Two Israelis, one from the Yitzhar settlement and another from an outpost called Givat Ronen, were later detained, according to the Associated Press.
Palestinians
among burned wreckage from clashes between Jewish settlers and
Palestinians in Huwara, West Bank, on Feb. 27. (Kobi Wolf for The
Washington Post)
Violence
has continued in Huwara, which was once a thriving commercial center
but, when I visited, had only a trickle of traffic on the main street.
Even
funerals aren’t secure. Mourners gathered in Huwara after an Oct. 6
attack that resulted in the death of a 19-year-old Palestinian man who
allegedly had thrown a brick at an Israeli vehicle. During the funeral
that same day, settlers and troops attacked again, wounding 51
Palestinians, according to
Reuters. Bezalel Smotrich, Israel’s finance minister and a leader of
pro-settler groups, visited the town later and said Israel should take
tougher action against Palestinian militants “to save lives and
reinstate security.”
The
day I visited Huwara, the town was still shaken. Jassim Audi had just
reopened his tiny coffee stall a few dozen yards from an Israeli army
guard post. “As long as the army is protecting the settlers, I won’t
have a normal life,” he told me.
This
army protection for settlers is one of the most dangerous — and
puzzling — aspects of the settlement mess. Shaul, who runs a group
called Ofek: the Israeli Center for Public Affairs, explained that with
the war in Gaza, West Bank duty has mostly been left to reservists, some
of whom come from the settlements and serve in “regional defense
units.” Some settlers who once served in the military simply put on
their old uniforms when they go raiding, Shaul said.
Drinking
his morning coffee on the quiet, wary main street of Huwara was Ali
Hussein, who lives in a nearby village. He shook his head cynically as
we discussed how to end the violence. “When we talk about a Palestinian
state, it’s unreal,” he told me. “Most of the land has been taken by
settlers.” The Biden administration’s promise of a happier “day after”
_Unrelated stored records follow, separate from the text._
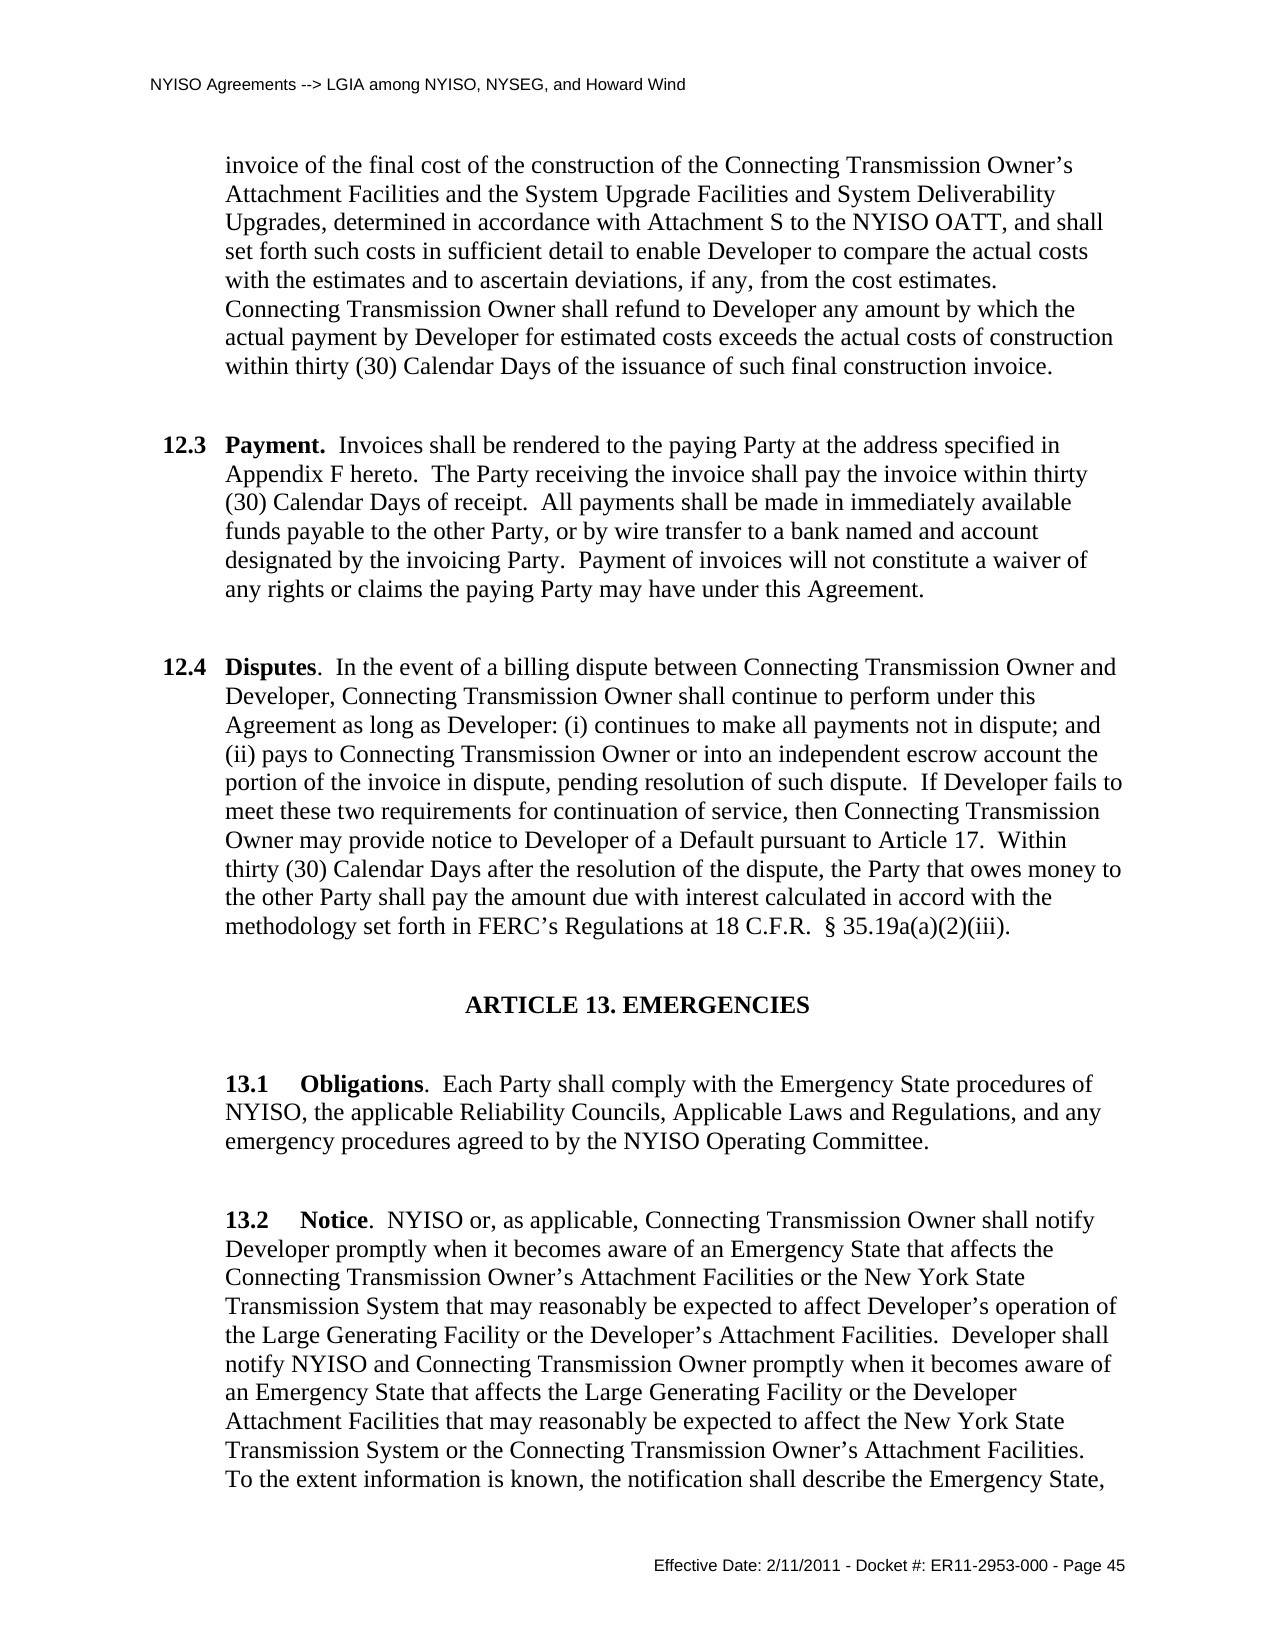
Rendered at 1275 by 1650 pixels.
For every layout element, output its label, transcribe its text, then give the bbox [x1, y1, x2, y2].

subtitle 13.1 Obligations. Each Party shall comply with the procedures of NYISO, the applicable Reliability Councils, Applicable Laws and Regulations, and any emergency procedures agreed to by the NYISO Operating Committee. [225, 1069, 1125, 1155]
subtitle ARTICLE 13. EMERGENCIES [150, 990, 1125, 1019]
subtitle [225, 1205, 1125, 1492]
subtitle 12.4 Disputes. In the event of a billing dispute between Connecting Transmission Owner and Developer, Connecting Transmission Owner shall continue to perform under this Agreement as long as Developer: (i) continues to make all payments not in dispute; and (ii) pays to Connecting Transmission Owner or into an independent escrow account the portion of the invoice in dispute, pending resolution of such dispute. If Developer fails to meet these two requirements for continuation of service, then Connecting Transmission Owner may provide notice to Developer of a Default pursuant to Article 17. Within thirty (30) Calendar Days after the resolution of the dispute, the Party that owes money to the other Party shall pay the amount due with interest calculated in accord with the methodology set forth in FERC’s Regulations at 18 C.F.R. § 35.19a(a)(2)(iii). [162, 652, 1125, 940]
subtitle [162, 150, 1125, 380]
subtitle 12.3 Payment. Invoices shall be rendered to the paying Party at the address specified in Appendix F hereto. The Party receiving the invoice shall pay the invoice within thirty (30) Calendar Days of receipt. All payments shall be made in immediately available funds payable to the other Party, or by wire transfer to a bank named and account designated by the invoicing Party. Payment of invoices will not constitute a waiver of any rights or claims the paying Party may have under this Agreement. [162, 430, 1125, 602]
was like a drug fix, he said.
My last day in the West Bank, I visited the Kashkeesh family. I met them 41 years ago when I spent a week with them in Halhul, near Hebron. When I try to conjure the reality of Palestinian life, I think of them.
Hammadeh,
a stonecutter who was the patriarch of the family, died June 10 at 74.
He didn’t live to see the Gaza war, which would have destroyed what
shreds of hope he had left in the future. His wife, Antissar, still
youthful at 60, welcomed me along with her son Mouayed and several
daughters.
Like
so many Palestinian families, this one has survived by working and
studying hard, and staying out of trouble. I got a rundown on the two
sons, one a mechanic in Minneapolis now and the other running an
electronics store in Halhul, and the five daughters, who include a
nurse, a law student and a mathematics student.
“Living
in the West Bank has become a nightmare,” Mouayed told me. “You are
under siege in your town. You can’t take your family anywhere. You live
in cantons, separated from everyone. What you want in this moment is to
survive, and not to lose anyone in your family.”
Is
there a happy ending to this story? Probably not, unless Biden can make
a diplomatic push that we haven’t seen since the days of Presidents Jimmy Carter
and Bill Clinton. But on my journey, I met so many brave Israelis and
Palestinians who are working together to document obstacles to peace
that I can see a way forward — if America has the guts to help them.